IEEE Trans Neural Syst Rehabil Eng. 2023;31:1837-1846. doi: 10.1109/TNSRE.2023.3260303.
Obstructive sleep apnea (OSA), one of the most common sleep-related breathing disorders, contributes as a potentially life-threatening disease. In this paper, a wearable functional near-infrared spectroscopy (fNIRS) system for OSA monitoring is proposed. As a non-invasive system that can monitor oxygenation and cerebral hemodynamics, the proposed system is dedicated to mapping the pathogenic characteristics of OSA to dynamic changes in blood oxygen concentration and to constructing an automatic approach for assessing OSA. An algorithm including feature extraction, feature selection, and classification is proposed to signals. Permutation entropy(PE), for quantitative measuring the complexity of time series, is firstly involved to characterize the features of the physiological signals. Subsequently, the principal component analysis (PCA) for feature dimensionality reduction and support vector machine (SVM) algorithm for OSA classification are applied. The proposed method has been validated on a dataset that collected by the wearable system. It includes 40 subjects and composes of normal, and various severity cessation of breathing (e.g., mild, moderate, and severe). Experimental results exhibit that the proposed system can effectively distinguish OSA and non-OSA subjects, with an accuracy of 91.89%. The proposed system is expected to pave the novel perspective for OSA assessment in terms of cerebral hemodynamics.

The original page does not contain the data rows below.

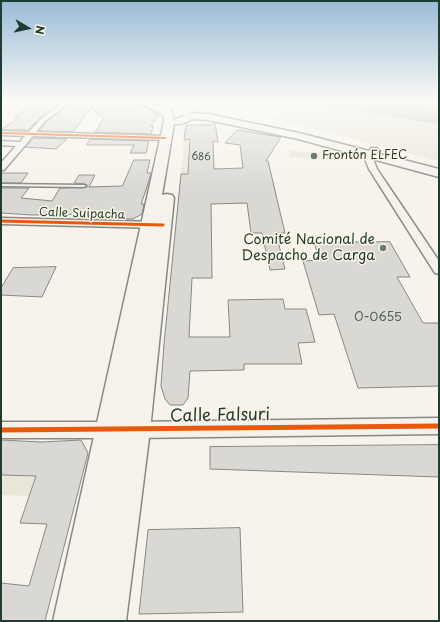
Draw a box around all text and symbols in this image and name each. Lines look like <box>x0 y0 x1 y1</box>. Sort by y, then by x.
north arrow <box>8 8 48 48</box>
text: N <box>31 24 49 36</box>
place label: Frontón ELFEC <box>322 149 407 163</box>
house number: 686 <box>191 151 211 163</box>
marker: Frontón ELFEC <box>309 151 319 161</box>
street label: Calle Suipacha <box>39 205 125 223</box>
place label: Comité Nacional de Despacho de Carga <box>241 232 375 264</box>
marker: Comité Nacional de Despacho de Carga <box>378 243 388 253</box>
house number: O-0655 <box>354 311 402 325</box>
street label: Calle Falsuri <box>170 405 270 427</box>

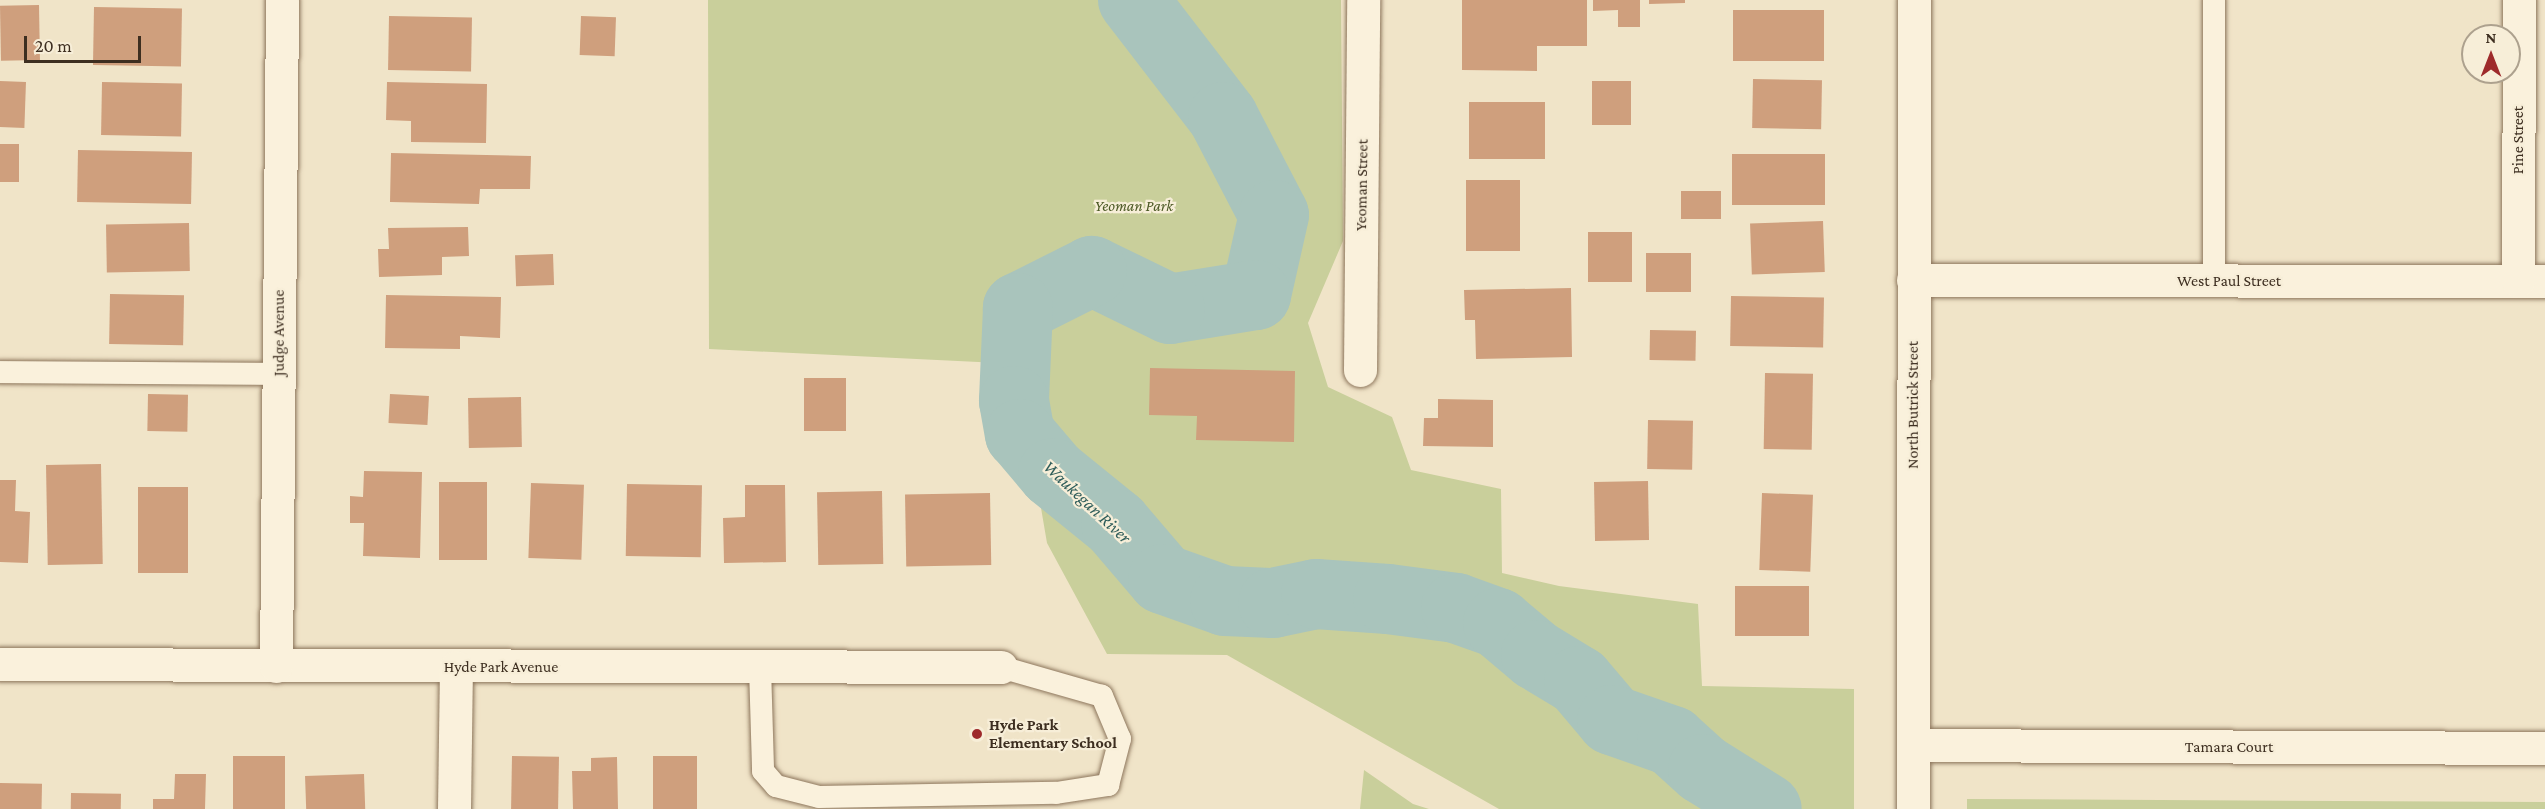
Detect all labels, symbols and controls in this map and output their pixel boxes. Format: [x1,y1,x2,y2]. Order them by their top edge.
scale bar [27,24,144,62]
north arrow [2461,24,2521,84]
text: N [2486,29,2496,46]
text: 20 m [35,36,72,56]
street label: Pine Street [2508,106,2528,174]
street label: Yeoman Street [1352,139,1372,231]
park label: Yeoman Park [1095,196,1173,216]
street label: West Paul Street [2177,271,2281,291]
street label: Judge Avenue [269,290,289,376]
street label: North Butrick Street [1903,341,1923,469]
water label: Waukegan River [1039,456,1135,548]
street label: Hyde Park Avenue [444,657,558,677]
place label: Hyde Park Elementary School [989,715,1117,753]
marker: Hyde Park Elementary School [970,727,984,741]
street label: Tamara Court [2185,737,2273,757]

阻塞性睡眠呼吸暂停(OSA)是最常见的睡眠相关呼吸障碍之一,可能危及生命。本文提出了一种用于 OSA 监测的可穿戴式功能性近红外光谱(fNIRS)系统。作为一种可以监测氧合和脑血流动力学的非侵入式系统,该系统专门用于将 OSA 的发病特征映射到血氧浓度的动态变化,并构建一种自动评估 OSA 的方法。提出了一种包括特征提取、特征选择和分类的算法来处理信号。首先引入排列熵(PE)来定量测量时间序列的复杂性,以表征生理信号的特征。然后,应用主成分分析(PCA)进行特征降维和支持向量机(SVM)算法进行 OSA 分类。该方法已经在由可穿戴系统采集的数据集上进行了验证。它包括 40 个受试者,由正常和各种严重程度的呼吸暂停(如轻度、中度和重度)组成。实验结果表明,该系统能够有效地区分 OSA 和非 OSA 受试者,准确率为 91.89%。该系统有望为脑血流动力学方面的 OSA 评估开辟新的视角。